THE SOVIET-BUILT MI-17 helicopter is not a graceful-looking machine. In front it has two bulbous dust shields on the engine air intakes, and its fat body perches on two skinny poles connected to bald tire feet—well, at least these tires are bald. Overall, it resembles an overstuffed cartoon chicken with buggy eyes.
Where U.S. aircraft are light, nimble, and sleek, Afghanistan’s refurbished Soviet helicopters are heavy, strong, and ugly. But looks aren’t everything. The Air Force mentors refer to the Mi-17s as “rugged trucks,” and the Mi-35 gunships “rugged tanks.” They say both helicopters are very reliable and simple to maintain.
At Kandahar Air Field, two Mi-17s sit on the apron. Both are about to embark on a mission, and I’ve gotten permission to go along. I am directed to the lead aircraft. Scrambling up its turquoise-painted ladder, I squeeze into the innards, a tight fit since the helo is stuffed to the ceiling with 50 boxes of Remington sniper rifles we will be delivering. But the seats, painted a nauseous yellow, are easy to find. The intense colors, ornate metal handles and grooved panels, padded ceiling, and graceful curved doors give the Mi-17 the feel of a souped-up 1955 Chevy, which would have been a contemporary of this helicopter.
We lift off, hover a few seconds—a brisk wind snaps us to port—rise higher, vibrate lightly, and accelerate forward at a speed that does not overwhelm. With nose down, we skim about 25 feet above a brown desert that changes to burgundy sand dunes sprinkled with sharp green bushes.
Afghanistan has stupendous natural beauty: snow-capped peaks, barren deserts with camel caravans, emerald valleys with rolling hills and rock fences, and sparkling blue-green lakes. To the north snakes the muddy Helmand River with banks of green fields. Farther north is a wall of mountains with hacksaw ridgelines, over which our Mi-17 will soon be climbing. First, however, we must make it past Lashkar Gah.
If Kandahar province is the spiritual home of the Taliban, Helmand province is its fighting home. And Lashkar Gah, Helmand’s capital, is a bad hombre. The Taliban had recently gotten a heavy pounding in Lashkar Gah, so our preflight briefing ended on an uncomfortable question: Are the Taliban there badly wounded and lying low, or are they angry and itching for a rematch? We’ll know soon.

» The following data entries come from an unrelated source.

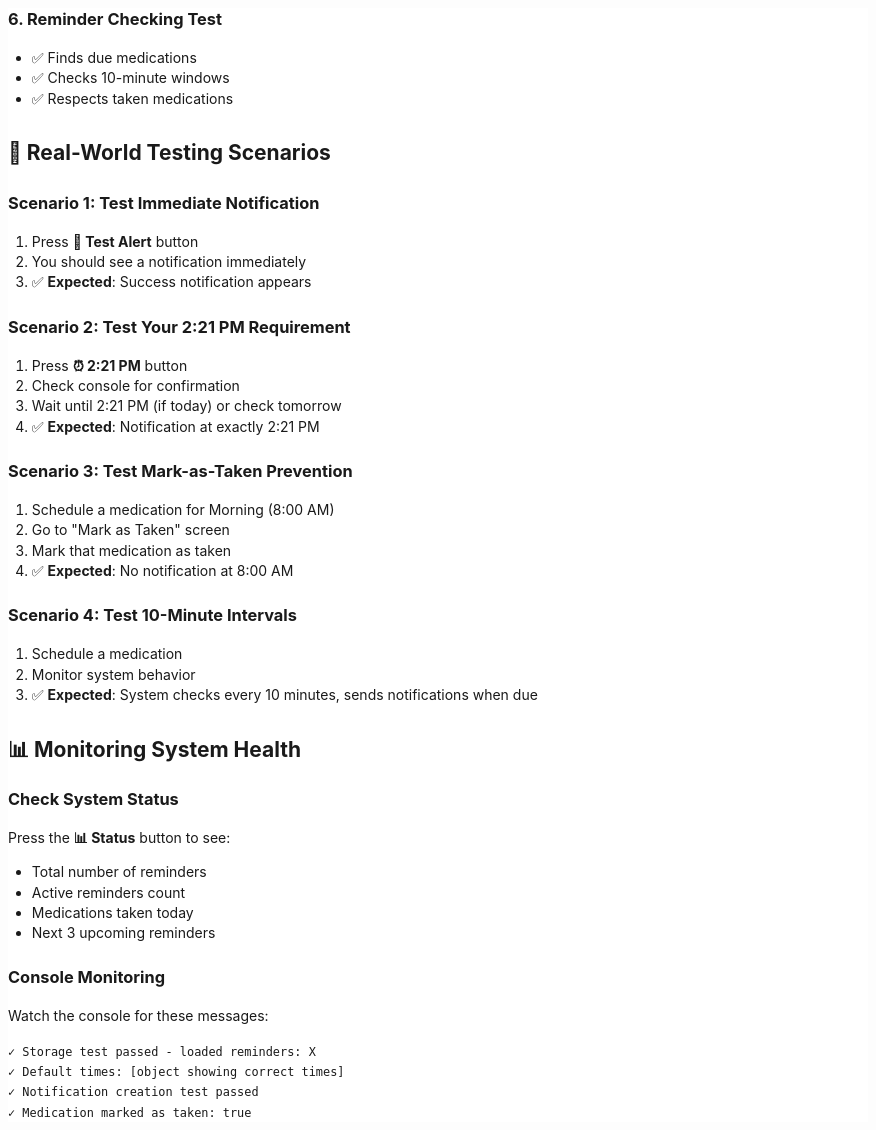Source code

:### 6. Reminder Checking Test

- ✅ Finds due medications
- ✅ Checks 10-minute windows
- ✅ Respects taken medications

## 🚀 Real-World Testing Scenarios

### Scenario 1: Test Immediate Notification

1. Press **🔔 Test Alert** button
2. You should see a notification immediately
3. ✅ **Expected**: Success notification appears

### Scenario 2: Test Your 2:21 PM Requirement

1. Press **⏰ 2:21 PM** button
2. Check console for confirmation
3. Wait until 2:21 PM (if today) or check tomorrow
4. ✅ **Expected**: Notification at exactly 2:21 PM

### Scenario 3: Test Mark-as-Taken Prevention

1. Schedule a medication for Morning (8:00 AM)
2. Go to "Mark as Taken" screen
3. Mark that medication as taken
4. ✅ **Expected**: No notification at 8:00 AM

### Scenario 4: Test 10-Minute Intervals

1. Schedule a medication
2. Monitor system behavior
3. ✅ **Expected**: System checks every 10 minutes, sends notifications when due

## 📊 Monitoring System Health

### Check System Status

Press the **📊 Status** button to see:

- Total number of reminders
- Active reminders count
- Medications taken today
- Next 3 upcoming reminders

### Console Monitoring

Watch the console for these messages:

```
✓ Storage test passed - loaded reminders: X
✓ Default times: [object showing correct times]
✓ Notification creation test passed
✓ Medication marked as taken: true
```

Our pilot, Ataullah (Afghans frequently go by a single name), is middle-aged, and was trained by the Soviets. Flying for 26 years, first for the Soviet-backed Afghan government and later for several factions during the civil war, he has had a lot of experience being shot at. The copilot is U.S. Air Force mentor Lieutenant Colonel Percy Dunagin, a veteran of special operations. Dunagin’s wry humor and sharp eye suggest he’s ready for anything. The pilot and copilot communicate through a translator, an Afghan with chubby cheeks who looks anything but battle-tested. In the back is another mentor, Marine Gunnery Sergeant Carl Cole, manning a Soviet PKM 7.62-mm machine gun in the heavy wind of the open doorway. An intense, no-nonsense soldier who believes being a Marine drill instructor is the perfect job, Cole is drooling-ready for a Taliban attack. On the other machine gun is a young, laid-back Afghan.
“Apache here in seven minutes,” Dunagin tells us over the radio.